In the linked article from CityLab, the writer discusses different state departments of transportation and their propensity to add or widen roads in order to reduce traffic congestion. More specifically, and against this trend, California’s DOT actually recently acknowledged that increased road capacity does not necessarily mean less traffic, and can even have the opposite effect. Essentially, while most states’ DOTs spend most of their budget on building new roads, these new roads aren’t actually solving the traffic problems they were intended to target. This is the result of induced demand. Added road capacity, according to California’s DOT and the policy brief they cited, increases traffic by the same amount, if not more. The added, or induced, traffic is a combination of redirected traffic from now-slower alternative routes, and new traffic, from people who otherwise would have used another form of transportation, or would not have traveled at all. Because of this induced traffic, roads end up just as congested as they were before, and in fact total environment pollution may even increase due to the decision of some travelers to use cars over more efficient methods of transportation.

What the article describes is Braess’ paradox, which we discussed in class while covering network traffic, whereby adding a new path in a directed network can actually increase the average cost of traveling from source to sink. Just as with the examples in class, a state widening a highway or building a new road can attract more drivers to that route by (originally) reducing the time cost of that route versus the other alternative routes with the original traffic situation. But, once drivers adjust and a new equilibrium is reached, the average time cost is higher than it was before without the added capacity. This happens by redirecting drivers from more efficient routes that better scale with more people, or by pushing more people to drive at peak times.

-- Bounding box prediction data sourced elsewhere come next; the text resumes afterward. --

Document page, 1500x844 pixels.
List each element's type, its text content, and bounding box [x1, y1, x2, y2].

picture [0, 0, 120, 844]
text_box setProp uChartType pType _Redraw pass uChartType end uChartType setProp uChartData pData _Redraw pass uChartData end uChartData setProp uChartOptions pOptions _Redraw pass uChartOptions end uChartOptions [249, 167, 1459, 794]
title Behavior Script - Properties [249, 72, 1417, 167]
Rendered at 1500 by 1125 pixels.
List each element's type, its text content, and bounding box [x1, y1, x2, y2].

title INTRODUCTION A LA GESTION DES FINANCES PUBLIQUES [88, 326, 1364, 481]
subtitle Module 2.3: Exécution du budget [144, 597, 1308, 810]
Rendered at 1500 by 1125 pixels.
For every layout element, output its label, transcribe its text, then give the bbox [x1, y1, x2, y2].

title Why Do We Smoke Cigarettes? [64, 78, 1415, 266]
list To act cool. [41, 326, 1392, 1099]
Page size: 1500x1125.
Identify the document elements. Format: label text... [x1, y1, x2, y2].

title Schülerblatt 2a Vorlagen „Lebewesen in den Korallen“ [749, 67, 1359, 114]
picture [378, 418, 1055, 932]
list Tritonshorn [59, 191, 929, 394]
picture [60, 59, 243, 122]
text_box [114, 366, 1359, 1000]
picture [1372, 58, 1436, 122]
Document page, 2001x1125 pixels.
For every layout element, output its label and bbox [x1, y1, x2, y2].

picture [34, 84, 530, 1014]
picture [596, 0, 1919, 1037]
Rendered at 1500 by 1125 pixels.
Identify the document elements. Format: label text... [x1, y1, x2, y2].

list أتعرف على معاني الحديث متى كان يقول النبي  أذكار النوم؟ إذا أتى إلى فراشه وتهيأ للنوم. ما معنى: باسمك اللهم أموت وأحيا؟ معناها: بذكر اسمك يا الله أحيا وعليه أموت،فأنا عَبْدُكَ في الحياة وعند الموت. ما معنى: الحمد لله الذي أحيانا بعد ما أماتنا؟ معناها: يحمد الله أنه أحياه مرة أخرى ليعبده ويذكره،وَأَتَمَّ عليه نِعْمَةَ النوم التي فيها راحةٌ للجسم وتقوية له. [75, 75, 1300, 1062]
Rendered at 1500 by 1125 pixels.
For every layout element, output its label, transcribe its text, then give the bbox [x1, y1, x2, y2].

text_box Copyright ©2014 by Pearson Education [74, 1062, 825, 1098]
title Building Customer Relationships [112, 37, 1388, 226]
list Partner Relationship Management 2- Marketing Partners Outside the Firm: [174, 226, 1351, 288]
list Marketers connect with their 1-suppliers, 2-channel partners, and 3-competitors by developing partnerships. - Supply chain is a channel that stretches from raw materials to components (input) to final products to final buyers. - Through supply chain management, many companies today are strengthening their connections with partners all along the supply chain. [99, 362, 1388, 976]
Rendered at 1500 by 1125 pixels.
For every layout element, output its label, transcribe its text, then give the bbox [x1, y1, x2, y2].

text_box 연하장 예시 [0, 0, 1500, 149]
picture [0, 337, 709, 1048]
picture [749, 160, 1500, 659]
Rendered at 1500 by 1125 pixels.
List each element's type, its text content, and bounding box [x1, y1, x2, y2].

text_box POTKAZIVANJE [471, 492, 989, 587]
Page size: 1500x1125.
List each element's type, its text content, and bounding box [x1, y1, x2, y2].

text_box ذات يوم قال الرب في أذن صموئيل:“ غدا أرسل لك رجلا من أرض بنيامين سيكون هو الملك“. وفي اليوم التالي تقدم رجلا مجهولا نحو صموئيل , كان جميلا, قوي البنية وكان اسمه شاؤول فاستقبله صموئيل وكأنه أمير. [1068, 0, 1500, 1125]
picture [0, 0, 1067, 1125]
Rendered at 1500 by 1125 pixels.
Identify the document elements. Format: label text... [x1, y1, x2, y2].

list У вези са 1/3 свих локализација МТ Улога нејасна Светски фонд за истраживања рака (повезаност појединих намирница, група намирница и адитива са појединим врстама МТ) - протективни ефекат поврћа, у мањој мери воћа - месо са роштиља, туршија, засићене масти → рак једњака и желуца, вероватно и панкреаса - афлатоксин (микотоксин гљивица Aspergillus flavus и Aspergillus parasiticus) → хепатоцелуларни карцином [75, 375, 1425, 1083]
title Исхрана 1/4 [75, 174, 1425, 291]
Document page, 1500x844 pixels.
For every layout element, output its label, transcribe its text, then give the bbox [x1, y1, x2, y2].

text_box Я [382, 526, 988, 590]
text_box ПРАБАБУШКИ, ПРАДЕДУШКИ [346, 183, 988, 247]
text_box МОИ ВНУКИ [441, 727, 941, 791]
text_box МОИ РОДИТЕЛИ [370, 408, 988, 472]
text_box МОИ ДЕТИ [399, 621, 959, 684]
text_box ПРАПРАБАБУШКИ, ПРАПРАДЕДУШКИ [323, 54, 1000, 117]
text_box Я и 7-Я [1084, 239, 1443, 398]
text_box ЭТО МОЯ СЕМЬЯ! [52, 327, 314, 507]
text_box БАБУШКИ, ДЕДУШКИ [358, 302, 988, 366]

In being a paradox, of course, this reality is difficult for most DOTs to understand, or at least, incorporate into their thinking. The article quotes Connecticut’s chief of planning for their DOT as saying “You can’t build your way out of congestion,” even though the state has multiple highway widening projects planned and currently under way. If they were to properly digest the evidence for Braess’ paradox, states would better spend their money on true improvements that do indeed reduce congestion, such as public transportation.